Step 4: Switch to using the iGPU on boot
This is done using a shell script called gpu-switch that writes the required values to an EFI variable to use the iGPU. The changes were applied on the next boot, so I rebooted the machine.
$ git clone https://github.com/0xbb/gpu-switch
$ cd gpu-switch
$ sudo ./gpu-switch -i
$ sudo reboot now
After rebooting, the iGPU now appears in the lspci
output!
$ lspci | grep VGA
00:02.0 VGA compatible controller: Intel Corporation HD Graphics 630 (rev 04)
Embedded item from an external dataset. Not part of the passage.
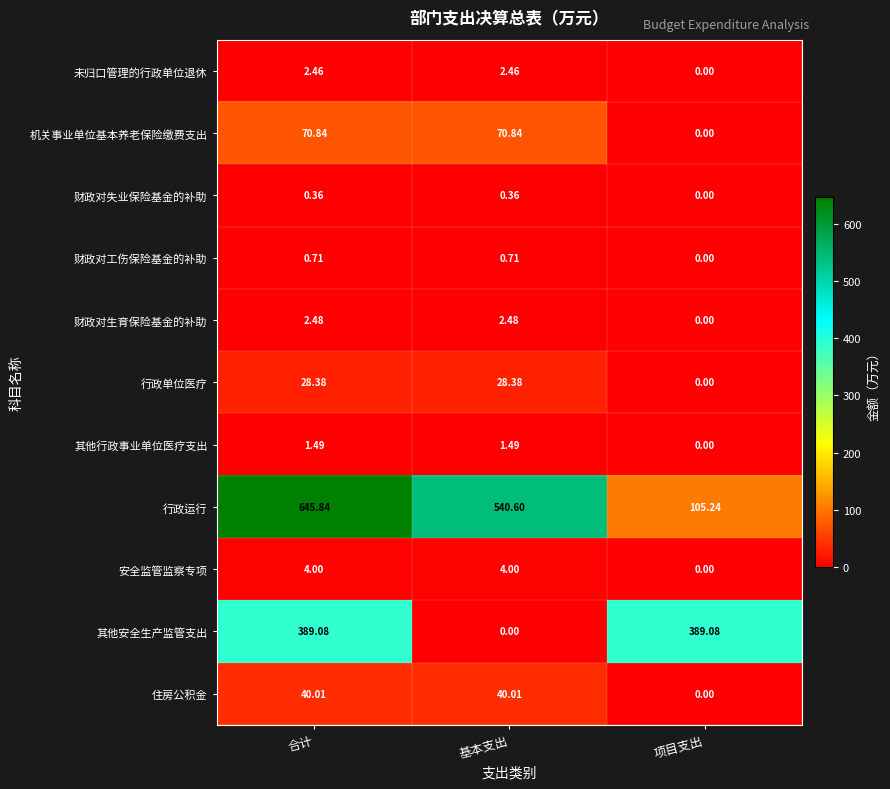

At how many categories does at least one series exceed 138?

3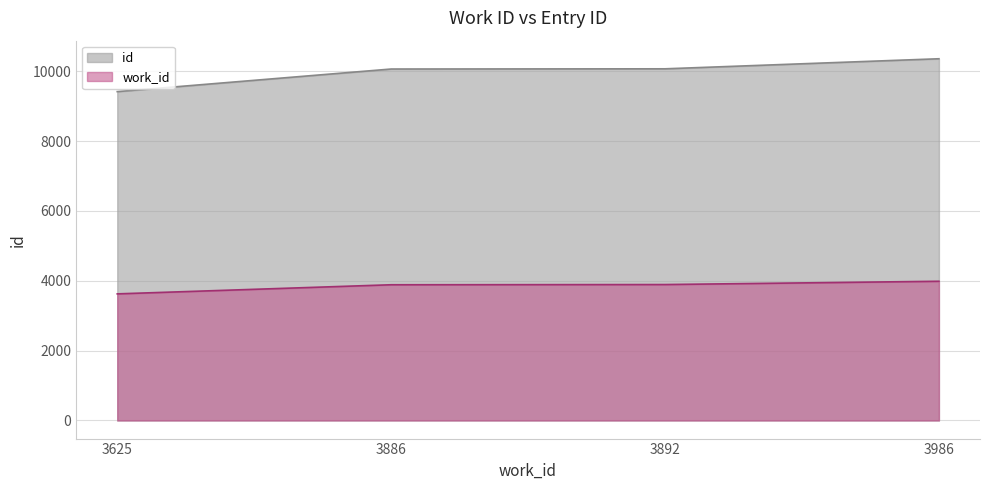

Rank the categories by value from highest to lowest.

3986, 3892, 3886, 3625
01:00.0 VGA compatible controller: Advanced Micro Devices, Inc. [AMD/ATI] Baffin [Radeon RX 460/560D / Pro 450/455/460/555/555X/560/560X] (rev ff)
Disable dGPU
The dGPU continued to run and warm up the laptop despite the iGPU being detected, so I disabled it with the following commands:
$ echo OFF | sudo tee /sys/kernel/debug/vgaswitcheroo/switch
$ sudo mobprobe -r amdgpu
And slowly, my laptop started to cool down. I checked the output of sensors
after a while, and the temperatures were MUCH lower than with the dGPU enabled:
coretemp-isa-0000
Adapter: ISA adapter
Package id 0: +42.0°C
...
The powertop
output also reflected this:
The battery reports a discharge rate of 7.60 W
The energy consumed was 151 J
The estimated remaining time is 8 hours, 35 minutes
Summary: 62.1 wakeups/second, 0.0 GPU ops/seconds, 0.0 VFS ops/sec and 0.7% CPU use
Usage Events/s Category Description
100.0% Device Audio codec hwC1D0: ATI
491.8 µs/s 27.3 Timer tick_sched_timer
...
The battery discharge rate and energy consumption values were lower, battery life became longer and amgdpu
no longer appeared at the top of the list!
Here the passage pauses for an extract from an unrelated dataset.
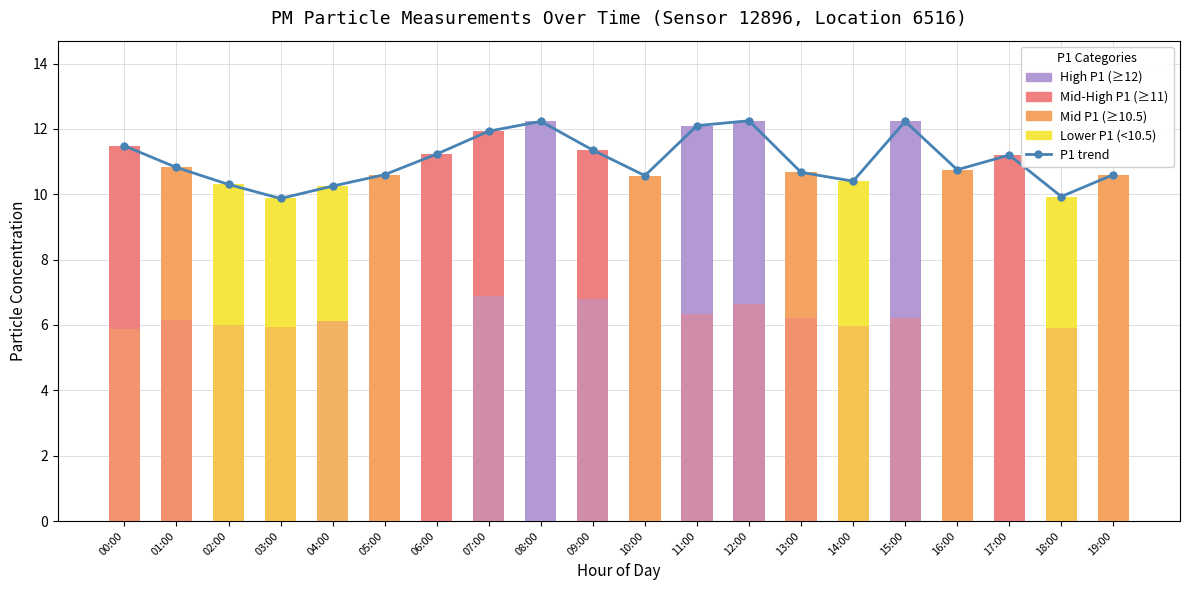

Which has a higher value, 02:00 or 11:00?

11:00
Lastly, I created a systemd service to disable the dGPU on boot. Thanks to this, my machine remains cool throughout:
# disable-dgpu.service
[Unit]
Description=Disable discrete GPU
Before=display-manager.service
[Service]
Type=oneshot
ExecStart=/usr/sbin/modprobe amdgpu
ExecStart=/bin/sh -c 'echo OFF > /sys/kernel/debug/vgaswitcheroo/switch'
ExecStart=/usr/sbin/modprobe -r amdgpu
RemainAfterExit=yes
TimeoutSec=0
[Install]
WantedBy=multi-user.target
I remember being scared when I noticed these issues for the first time. I'd been used to things "just working" on macOS and Windows, and this was the opposite of that. Going from a feeling of fear to slowly gaining the courage to fix stuff has felt great. I think I'm less scared now.